Once He had created it, He did not let it go. By His almighty and omnipresent power He sustains it. He governs and rules all things in such a way that they all cooperate and all converge upon the purpose He has established.
The providence of God includes, together with the maintenance and the cooperation, also the third aspect of governance. He is the King of kings and Lord of lords (1 Tim. 6:15 and Rev. 19:6) and His kingdom lasts unto all eternity (1 Tim. 1:17).
No accident and no necessity, no arbitrariness and no force, no mere caprice nor iron destiny controls the world and its history and the life and lot of mankind. Behind all secondary causes there lurks and works the almighty will of an almighty God and a faithful Father.
It speaks for itself that no one can really believe this with his heart and confess it with his mouth except the person who knows himself to be a child of God. The faith in providence stands in the most intimate of relationships with the faith in redemption.
True, the providence of God belongs to those truths which to some extent are ascertainable from the general revelation in nature and history. Some of the pagans have often expressed and described it in a beautiful way.
One of them said that the gods see and hear everything, that they are omnipresent and that they care for all things. And another one of them said that the order and the arrangement of the universe were maintained by God and for His sake.
But none of them knew the confession of the Christian that this God who maintains and governs all things is his God and his Father for Christ His Son’s sake. The faith in the providence of God was consequently shaken by doubt in the pagan world and often proved inadequate in the face of the vicissitudes of life.
The eighteenth century was very optimistic and held that God had created the best of all possible worlds. But when in the year 1755 the city of Lisbon was for the most part destroyed by a terrible earthquake, many began to blaspheme the providence of God and to deny its existence.
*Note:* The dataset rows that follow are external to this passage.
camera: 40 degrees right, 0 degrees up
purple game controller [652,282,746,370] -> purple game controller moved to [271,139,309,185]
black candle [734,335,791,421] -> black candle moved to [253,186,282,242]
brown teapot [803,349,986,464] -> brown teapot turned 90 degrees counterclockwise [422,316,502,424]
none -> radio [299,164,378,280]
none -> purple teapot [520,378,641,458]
But the Christian who has experienced the love of God in the forgiveness of sins and the redemption of his soul is sure to boast with the Apostle Paul that neither tribulation, nor distress, nor persecution, nor famine, nor nakedness, nor peril, nor sword shall separate him from that love (Rom. 8:35). If God be for us, who can be against us? (Rom. 8:31).
Although the fig tree shall not blossom, neither shall fruit be in the vines; the labor of the olive shall fail, and the fields shall yield no meat; the flock shall be cut off from the fold, and there shall be no herd in the stalls; yet I will rejoice in the Lord, I will joy in the God of my salvation (Habak. 3:17–18).
In such joy of heart the Christian calls on even the earth to praise the Lord: The Lord reigneth; let the earth rejoice; let the multitude of isles be glad thereof! (Ps. 97:1).”
–Herman Bavinck, The Wonderful Works of God (trans. Henry Zylstra; Glenside, PA: Westminster Seminary Press, 1909/2019), 163-165.